Reproduce every line of each item below character for character, changing nothing.

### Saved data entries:
*-*-*

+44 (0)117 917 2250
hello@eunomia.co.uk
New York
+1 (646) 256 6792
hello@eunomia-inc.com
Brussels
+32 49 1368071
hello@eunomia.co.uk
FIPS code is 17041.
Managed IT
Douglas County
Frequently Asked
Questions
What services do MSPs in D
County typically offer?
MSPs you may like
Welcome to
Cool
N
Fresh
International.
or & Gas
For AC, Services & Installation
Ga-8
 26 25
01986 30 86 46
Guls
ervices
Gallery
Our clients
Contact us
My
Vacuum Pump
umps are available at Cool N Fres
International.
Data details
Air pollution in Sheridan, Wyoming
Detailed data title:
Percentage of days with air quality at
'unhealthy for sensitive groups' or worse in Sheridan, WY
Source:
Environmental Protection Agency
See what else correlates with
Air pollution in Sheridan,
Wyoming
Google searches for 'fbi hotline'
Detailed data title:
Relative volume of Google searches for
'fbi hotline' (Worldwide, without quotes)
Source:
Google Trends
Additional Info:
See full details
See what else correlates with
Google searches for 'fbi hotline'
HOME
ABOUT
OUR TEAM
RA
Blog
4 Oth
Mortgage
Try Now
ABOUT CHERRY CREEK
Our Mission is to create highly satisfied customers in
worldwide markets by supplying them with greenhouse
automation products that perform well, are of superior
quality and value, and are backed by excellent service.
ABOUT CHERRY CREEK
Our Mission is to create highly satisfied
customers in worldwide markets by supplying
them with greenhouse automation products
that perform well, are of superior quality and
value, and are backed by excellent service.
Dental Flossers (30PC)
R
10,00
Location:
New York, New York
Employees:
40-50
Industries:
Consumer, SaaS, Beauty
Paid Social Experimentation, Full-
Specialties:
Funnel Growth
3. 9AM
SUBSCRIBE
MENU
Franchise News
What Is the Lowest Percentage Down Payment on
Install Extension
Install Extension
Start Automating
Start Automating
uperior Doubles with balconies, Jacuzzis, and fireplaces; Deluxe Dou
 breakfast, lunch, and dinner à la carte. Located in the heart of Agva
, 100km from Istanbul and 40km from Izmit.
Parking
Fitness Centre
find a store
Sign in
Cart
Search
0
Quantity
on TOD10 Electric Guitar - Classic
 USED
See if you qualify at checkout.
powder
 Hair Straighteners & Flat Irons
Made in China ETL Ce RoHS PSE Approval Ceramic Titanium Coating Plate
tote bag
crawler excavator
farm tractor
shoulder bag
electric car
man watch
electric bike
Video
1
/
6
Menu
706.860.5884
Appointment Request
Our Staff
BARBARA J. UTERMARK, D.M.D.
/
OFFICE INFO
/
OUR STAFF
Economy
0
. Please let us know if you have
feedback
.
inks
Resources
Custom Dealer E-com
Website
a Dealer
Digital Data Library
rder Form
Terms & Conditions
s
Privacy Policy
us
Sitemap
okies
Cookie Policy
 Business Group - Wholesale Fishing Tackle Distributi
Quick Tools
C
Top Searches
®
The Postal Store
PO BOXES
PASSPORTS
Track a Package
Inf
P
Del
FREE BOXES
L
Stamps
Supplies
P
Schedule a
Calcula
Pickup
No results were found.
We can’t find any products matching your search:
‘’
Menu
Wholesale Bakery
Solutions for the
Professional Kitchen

*-*-*

### EXERCISE RESPONSE:
+44 (0)117 917 2250
hello@eunomia.co.uk
New York
+1 (646) 256 6792
hello@eunomia-inc.com
Brussels
+32 49 1368071
hello@eunomia.co.uk
FIPS code is 17041.
Managed IT
Douglas County
Frequently Asked
Questions
What services do MSPs in D
County typically offer?
MSPs you may like
Welcome to
Cool
N
Fresh
International.
or & Gas
For AC, Services & Installation
Ga-8
 26 25
01986 30 86 46
Guls
ervices
Gallery
Our clients
Contact us
My
Vacuum Pump
umps are available at Cool N Fres
International.
Data details
Air pollution in Sheridan, Wyoming
Detailed data title:
Percentage of days with air quality at
'unhealthy for sensitive groups' or worse in Sheridan, WY
Source:
Environmental Protection Agency
See what else correlates with
Air pollution in Sheridan,
Wyoming
Google searches for 'fbi hotline'
Detailed data title:
Relative volume of Google searches for
'fbi hotline' (Worldwide, without quotes)
Source:
Google Trends
Additional Info:
See full details
See what else correlates with
Google searches for 'fbi hotline'
HOME
ABOUT
OUR TEAM
RA
Blog
4 Oth
Mortgage
Try Now
ABOUT CHERRY CREEK
Our Mission is to create highly satisfied customers in
worldwide markets by supplying them with greenhouse
automation products that perform well, are of superior
quality and value, and are backed by excellent service.
ABOUT CHERRY CREEK
Our Mission is to create highly satisfied
customers in worldwide markets by supplying
them with greenhouse automation products
that perform well, are of superior quality and
value, and are backed by excellent service.
Dental Flossers (30PC)
R
10,00
Location:
New York, New York
Employees:
40-50
Industries:
Consumer, SaaS, Beauty
Paid Social Experimentation, Full-
Specialties:
Funnel Growth
3. 9AM
SUBSCRIBE
MENU
Franchise News
What Is the Lowest Percentage Down Payment on
Install Extension
Install Extension
Start Automating
Start Automating
uperior Doubles with balconies, Jacuzzis, and fireplaces; Deluxe Dou
 breakfast, lunch, and dinner à la carte. Located in the heart of Agva
, 100km from Istanbul and 40km from Izmit.
Parking
Fitness Centre
find a store
Sign in
Cart
Search
0
Quantity
on TOD10 Electric Guitar - Classic
 USED
See if you qualify at checkout.
powder
 Hair Straighteners & Flat Irons
Made in China ETL Ce RoHS PSE Approval Ceramic Titanium Coating Plate
tote bag
crawler excavator
farm tractor
shoulder bag
electric car
man watch
electric bike
Video
1
/
6
Menu
706.860.5884
Appointment Request
Our Staff
BARBARA J. UTERMARK, D.M.D.
/
OFFICE INFO
/
OUR STAFF
Economy
0
. Please let us know if you have
feedback
.
inks
Resources
Custom Dealer E-com
Website
a Dealer
Digital Data Library
rder Form
Terms & Conditions
s
Privacy Policy
us
Sitemap
okies
Cookie Policy
 Business Group - Wholesale Fishing Tackle Distributi
Quick Tools
C
Top Searches
®
The Postal Store
PO BOXES
PASSPORTS
Track a Package
Inf
P
Del
FREE BOXES
L
Stamps
Supplies
P
Schedule a
Calcula
Pickup
No results were found.
We can’t find any products matching your search:
‘’
Menu
Wholesale Bakery
Solutions for the
Professional Kitchen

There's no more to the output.